The Hive-on-Tez issue with Hortonworks in Spark Jobs

Version
8.0
Language
English
Product
Talend Big Data
Talend Big Data Platform
Talend Data Fabric
Talend Real-Time Big Data Platform
Module
Talend Studio
Content
Design and Development > Designing Jobs > Hadoop distributions > Hortonworks
Design and Development > Designing Jobs > Job Frameworks > Spark Batch
Design and Development > Designing Jobs > Job Frameworks > Spark Streaming
Last publication date
2024-02-06
You need to use the original hive-site.xml file of your Hortonworks cluster or you do not have access to the Spark specific configuration files, you can use the property filter provided in the Hadoop metadata wizard in Talend Studio to solve this issue.

Procedure

  1. Define the Hadoop connection to your Hortonworks cluster in the Repository if you have not done so.
  2. Right-click this connection and from the contextual menu, select Edit Hadoop cluster to open the Hadoop cluster connection wizard.
  3. Click Next to open the second step of this wizard and select the Use custom Hadoop configurations check box.
  4. Click the [...] button next to Use custom Hadoop configurations to open the Hadoop configuration import wizard.
  5. Select the Hortonworks version you are using and then perform one of the following operations:
    • If your Hortonworks has Ambari installed, select the Retrieve configuration from Ambari or Cloudera radio button and click Next. Then do the following:
      1. In the wizard that is opened, enter the Ambari credentials in the corresponding fields and click Connect.

        Then a cluster name is displayed on the Discovered clusters drop-down list.

      2. On the list, select your cluster and click Fetch to retrieve the configuration of the related services.

      3. Click the [...] button next to Hadoop property filter to open the wizard.

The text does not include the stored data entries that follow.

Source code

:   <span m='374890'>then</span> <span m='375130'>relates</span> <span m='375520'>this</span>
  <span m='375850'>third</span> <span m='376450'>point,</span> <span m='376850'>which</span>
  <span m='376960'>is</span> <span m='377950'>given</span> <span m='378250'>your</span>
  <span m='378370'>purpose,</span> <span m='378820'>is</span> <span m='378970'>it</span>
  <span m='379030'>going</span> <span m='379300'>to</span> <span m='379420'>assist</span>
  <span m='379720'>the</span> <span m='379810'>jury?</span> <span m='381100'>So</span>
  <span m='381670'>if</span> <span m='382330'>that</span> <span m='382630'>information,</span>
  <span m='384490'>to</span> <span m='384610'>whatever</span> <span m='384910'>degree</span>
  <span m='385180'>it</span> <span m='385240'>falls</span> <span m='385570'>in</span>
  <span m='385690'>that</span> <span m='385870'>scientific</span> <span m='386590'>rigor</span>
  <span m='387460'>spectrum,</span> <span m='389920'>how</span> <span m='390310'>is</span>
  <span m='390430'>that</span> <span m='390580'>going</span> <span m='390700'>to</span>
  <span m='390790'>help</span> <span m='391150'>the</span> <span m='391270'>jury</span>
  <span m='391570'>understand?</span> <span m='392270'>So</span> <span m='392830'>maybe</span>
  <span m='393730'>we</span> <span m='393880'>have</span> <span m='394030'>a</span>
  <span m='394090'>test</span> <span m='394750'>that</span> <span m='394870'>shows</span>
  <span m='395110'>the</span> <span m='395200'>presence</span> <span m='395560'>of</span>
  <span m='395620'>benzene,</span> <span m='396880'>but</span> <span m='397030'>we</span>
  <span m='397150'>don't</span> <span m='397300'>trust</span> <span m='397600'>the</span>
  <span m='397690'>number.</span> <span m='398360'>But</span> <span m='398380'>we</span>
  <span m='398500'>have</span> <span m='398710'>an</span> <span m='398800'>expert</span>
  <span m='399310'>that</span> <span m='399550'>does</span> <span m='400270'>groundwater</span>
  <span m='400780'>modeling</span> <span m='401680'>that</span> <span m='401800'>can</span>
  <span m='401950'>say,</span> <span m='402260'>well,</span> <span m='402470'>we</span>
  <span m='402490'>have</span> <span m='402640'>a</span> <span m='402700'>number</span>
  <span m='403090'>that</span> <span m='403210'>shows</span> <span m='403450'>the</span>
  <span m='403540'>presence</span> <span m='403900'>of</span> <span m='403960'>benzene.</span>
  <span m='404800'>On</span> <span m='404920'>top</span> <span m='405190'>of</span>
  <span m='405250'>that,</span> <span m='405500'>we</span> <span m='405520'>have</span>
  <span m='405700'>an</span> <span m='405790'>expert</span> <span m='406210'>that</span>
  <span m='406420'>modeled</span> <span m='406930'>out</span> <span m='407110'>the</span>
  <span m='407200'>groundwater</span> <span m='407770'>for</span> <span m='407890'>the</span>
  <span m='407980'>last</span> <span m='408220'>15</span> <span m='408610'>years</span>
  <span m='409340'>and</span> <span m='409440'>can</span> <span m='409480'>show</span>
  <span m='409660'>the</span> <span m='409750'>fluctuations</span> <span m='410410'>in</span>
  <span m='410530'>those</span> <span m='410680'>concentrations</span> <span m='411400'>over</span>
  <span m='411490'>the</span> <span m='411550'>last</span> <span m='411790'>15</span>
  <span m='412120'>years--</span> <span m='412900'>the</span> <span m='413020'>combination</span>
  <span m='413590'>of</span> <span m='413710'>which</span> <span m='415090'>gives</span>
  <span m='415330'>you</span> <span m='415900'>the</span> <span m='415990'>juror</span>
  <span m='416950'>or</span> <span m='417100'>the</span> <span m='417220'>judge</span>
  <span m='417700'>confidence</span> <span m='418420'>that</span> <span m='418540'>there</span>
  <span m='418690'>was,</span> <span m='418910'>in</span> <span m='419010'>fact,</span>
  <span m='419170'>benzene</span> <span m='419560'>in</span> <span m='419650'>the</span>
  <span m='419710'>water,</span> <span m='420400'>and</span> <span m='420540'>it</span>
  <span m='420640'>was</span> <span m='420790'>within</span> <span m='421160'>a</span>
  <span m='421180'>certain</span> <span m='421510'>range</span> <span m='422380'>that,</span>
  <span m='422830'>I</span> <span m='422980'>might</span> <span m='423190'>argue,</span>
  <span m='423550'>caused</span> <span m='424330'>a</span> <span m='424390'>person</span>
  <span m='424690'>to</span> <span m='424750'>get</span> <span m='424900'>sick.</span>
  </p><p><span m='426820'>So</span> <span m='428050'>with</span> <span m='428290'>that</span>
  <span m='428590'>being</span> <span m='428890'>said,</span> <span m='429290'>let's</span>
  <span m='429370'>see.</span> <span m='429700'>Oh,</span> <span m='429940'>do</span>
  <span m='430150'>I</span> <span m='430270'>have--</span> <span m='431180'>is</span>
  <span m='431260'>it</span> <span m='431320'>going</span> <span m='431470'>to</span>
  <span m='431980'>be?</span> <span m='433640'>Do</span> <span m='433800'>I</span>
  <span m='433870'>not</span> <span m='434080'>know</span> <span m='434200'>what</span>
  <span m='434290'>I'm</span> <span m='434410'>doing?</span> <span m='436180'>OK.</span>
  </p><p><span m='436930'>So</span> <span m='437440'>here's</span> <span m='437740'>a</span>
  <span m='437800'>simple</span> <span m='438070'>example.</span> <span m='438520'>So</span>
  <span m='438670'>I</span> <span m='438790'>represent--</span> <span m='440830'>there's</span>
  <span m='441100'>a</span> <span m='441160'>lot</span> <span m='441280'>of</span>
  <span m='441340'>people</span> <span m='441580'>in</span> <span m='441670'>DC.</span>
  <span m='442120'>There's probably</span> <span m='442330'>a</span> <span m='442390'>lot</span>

    • If your Hortonworks does not have Ambari, you have to import the Hive configuration files from a local directory. This means you need to contact the administrator of your cluster to obtain the Hive configuration files or download these files yourself.

      Once you have these files, do the following:

      1. In Hadoop configuration import wizard, select the Import configuration from local files radio button and click Next.

      2. Click Browse... to find the Hive configuration files.

      3. Click the [...] button next to Hadoop property filter to open the wizard.

  6. Click the [+] button to add one row and enter hive.execution.engine in this new row to filter this property out.
  7. Click OK to validate this addition to go back to Hadoop configuration import wizard.
  8. Click Finish to close the import wizard and thus finish the import to go back to the Hadoop cluster connection wizard.
  9. Click Finish to validate the changes and in the pop-up dialog box, click Yes to accept the propagation. Then the wizard is closed and the Spark-specific Hive configuration file is going to be used along with this Hadoop connection.

    This new configuration is effective only for the Jobs that use this connection.